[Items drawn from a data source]
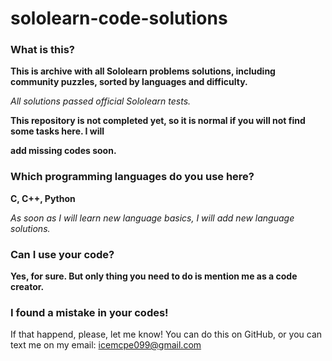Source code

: # sololearn-code-solutions

### What is this?





**This is archive with all Sololearn problems solutions, including community puzzles, sorted by languages and difficulty.**

*All solutions passed official Sololearn tests.*

**This repository is not completed yet, so it is normal if you will not find some tasks here. I will**

**add missing codes soon.**





### Which programming languages do you use here?




**C, C++, Python**

*As soon as I will learn new language basics, I will add new language solutions.*





### Can I use your code?





**Yes, for sure.  But only thing you need to do is mention me as a code creator.**





### I found a mistake in your codes!





If that happend, please, let me know! You can do this on GitHub, or you can text me on my email: icemcpe099@gmail.com

 











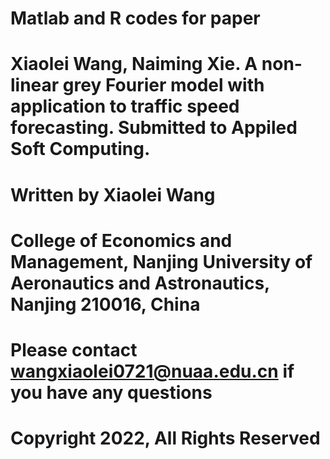 # Matlab and R codes for paper
# Xiaolei Wang, Naiming Xie. A non-linear grey Fourier model with application to traffic speed forecasting. Submitted to Appiled Soft Computing.
# Written by Xiaolei Wang
# College of Economics and Management, Nanjing University of Aeronautics and Astronautics, Nanjing 210016, China
# Please contact wangxiaolei0721@nuaa.edu.cn if you have any questions
# Copyright 2022, All Rights Reserved
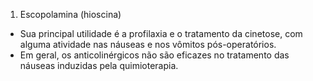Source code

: 1. Escopolamina (hioscina)

- Sua principal utilidade é a profilaxia e o tratamento da cinetose, com alguma atividade nas náuseas e nos vômitos pós-operatórios.
- Em geral, os anticolinérgicos não são eficazes no tratamento das náuseas induzidas pela quimioterapia.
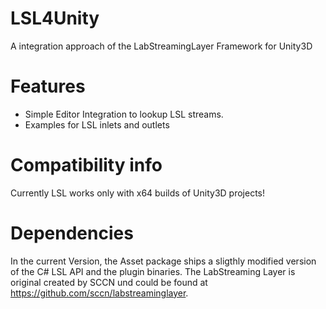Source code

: # LSL4Unity
A integration approach of the LabStreamingLayer Framework for Unity3D

# Features
* Simple Editor Integration to lookup LSL streams. 
* Examples for LSL inlets and outlets

# Compatibility info
Currently LSL works only with x64 builds of Unity3D projects!

# Dependencies
In the current Version, the Asset package ships a sligthly modified version of the C# LSL API and the plugin binaries.
The LabStreaming Layer is original created by SCCN und could be found at <https://github.com/sccn/labstreaminglayer>.

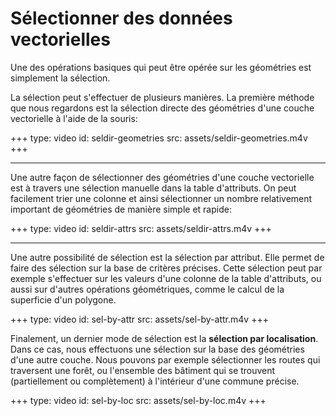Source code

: # Sélectionner des données vectorielles

Une des opérations basiques qui peut être opérée sur les géométries est simplement la sélection.

La sélection peut s'effectuer de plusieurs manières. La première méthode que nous regardons est la sélection directe des géométries d'une couche vectorielle à l'aide de la souris:

+++
type: video
id: seldir-geometries
src: assets/seldir-geometries.m4v
+++

---

Une autre façon de sélectionner des géométries d'une couche vectorielle est à travers une sélection manuelle dans la table d'attributs. On peut facilement trier une colonne et ainsi sélectionner un nombre relativement important de géométries de manière simple et rapide:

+++
type: video
id: seldir-attrs
src: assets/seldir-attrs.m4v
+++

---

Une autre possibilité de sélection est la sélection par attribut. Elle permet de faire des sélection sur la base de critères précises. Cette sélection peut par exemple s'effectuer sur les valeurs d'une colonne de la table d'attributs, ou aussi sur d'autres opérations géométriques, comme le calcul de la superficie d'un polygone.

+++
type: video
id: sel-by-attr
src: assets/sel-by-attr.m4v
+++


Finalement, un dernier mode de sélection est la **sélection par localisation**. Dans ce cas, nous effectuons une sélection sur la base des géométries d'une autre couche. Nous pouvons par exemple sélectionner les routes qui traversent une forêt, ou l'ensemble des bâtiment qui se trouvent (partiellement ou complètement) à l'intérieur d'une commune précise.

+++
type: video
id: sel-by-loc
src: assets/sel-by-loc.m4v
+++
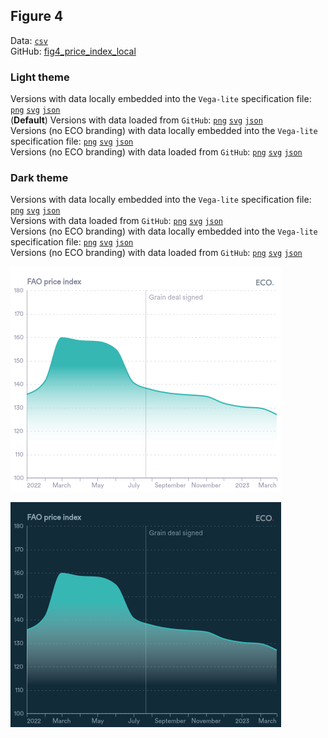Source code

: ## Figure 4  

Data: [`csv`](data/fig4_price_index_local.csv)  
GitHub: [fig4_price_index_local](https://github.com/EconomicsObservatory/ECOvisualisations/tree/main/articles/war-in-ukraine-has-the-black-sea-grain-agreement-improved-global-food-security)  

### Light theme  

Versions with data locally embedded into the `Vega-lite` specification file: [`png`](visualisation/fig4_price_index_local_local.png) [`svg`](visualisation/fig4_price_index_local_local.svg) [`json`](visualisation/fig4_price_index_local_local.json)   
 (**Default**) Versions with data loaded from `GitHub`: [`png`](visualisation/fig4_price_index_local.png) [`svg`](visualisation/fig4_price_index_local.svg) [`json`](visualisation/fig4_price_index_local.json)  
Versions (no ECO branding) with data locally embedded into the `Vega-lite` specification file: [`png`](visualisation/fig4_price_index_local_local_no_branding.png) [`svg`](visualisation/fig4_price_index_local_local_no_branding.svg) [`json`](visualisation/fig4_price_index_local_local_no_branding.json)   
Versions (no ECO branding) with data loaded from `GitHub`: [`png`](visualisation/fig4_price_index_local_no_branding.png) [`svg`](visualisation/fig4_price_index_local_no_branding.svg) [`json`](visualisation/fig4_price_index_local_no_branding.json)   

### Dark theme  

Versions with data locally embedded into the `Vega-lite` specification file: [`png`](visualisation/fig4_price_index_local_local_dark.png) [`svg`](visualisation/fig4_price_index_local_local_dark.svg) [`json`](visualisation/fig4_price_index_local_local_dark.json)   
 Versions with data loaded from `GitHub`: [`png`](visualisation/fig4_price_index_local_dark.png) [`svg`](visualisation/fig4_price_index_local_dark.svg) [`json`](visualisation/fig4_price_index_local_dark.json)  
Versions (no ECO branding) with data locally embedded into the `Vega-lite` specification file: [`png`](visualisation/fig4_price_index_local_local_no_branding_dark.png) [`svg`](visualisation/fig4_price_index_local_local_no_branding_dark.svg) [`json`](visualisation/fig4_price_index_local_local_no_branding_dark.json)   
Versions (no ECO branding) with data loaded from `GitHub`: [`png`](visualisation/fig4_price_index_local_no_branding_dark.png) [`svg`](visualisation/fig4_price_index_local_no_branding_dark.svg) [`json`](visualisation/fig4_price_index_local_no_branding_dark.json)   

!["fig4_price_index_local"](visualisation/fig4_price_index_local.png "fig4_price_index_local")

  

!["fig4_price_index_local_dark"](visualisation/fig4_price_index_local_dark.png "fig4_price_index_local")

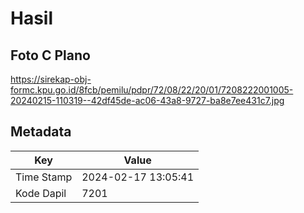 # Hasil

## Foto C Plano

https://sirekap-obj-formc.kpu.go.id/8fcb/pemilu/pdpr/72/08/22/20/01/7208222001005-20240215-110319--42df45de-ac06-43a8-9727-ba8e7ee431c7.jpg


## Metadata

| Key        | Value               |
| ---------- | ------------------- |
| Time Stamp | 2024-02-17 13:05:41 |
| Kode Dapil | 7201                |



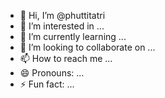 - 👋 Hi, I’m @phuttitatri
- 👀 I’m interested in ...
- 🌱 I’m currently learning ...
- 💞️ I’m looking to collaborate on ...
- 📫 How to reach me ...
- 😄 Pronouns: ...
- ⚡ Fun fact: ...

<!---
phuttitatri/phuttitatri is a ✨ special ✨ repository because its `README.md` (this file) appears on your GitHub profile.
You can click the Preview link to take a look at your changes.
--->
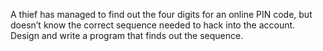 A thief has managed to find out the four digits for an online PIN code, but doesn’t know the correct sequence needed to hack into the account. Design and write a program that finds out the sequence.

ABOUT THIS TASK
Copy the records word for word from their beginning through the line containing "If that happend, please, let", including that line. Leave out the pictures.

RESPONSE TO THE EXERCISE
Source code

: # sololearn-code-solutions

### What is this?





**This is archive with all Sololearn problems solutions, including community puzzles, sorted by languages and difficulty.**

*All solutions passed official Sololearn tests.*

**This repository is not completed yet, so it is normal if you will not find some tasks here. I will**

**add missing codes soon.**





### Which programming languages do you use here?




**C, C++, Python**

*As soon as I will learn new language basics, I will add new language solutions.*





### Can I use your code?





**Yes, for sure.  But only thing you need to do is mention me as a code creator.**





### I found a mistake in your codes!





If that happend, please, let me know! You can do this on GitHub, or you can text me on my email: icemcpe099@gmail.com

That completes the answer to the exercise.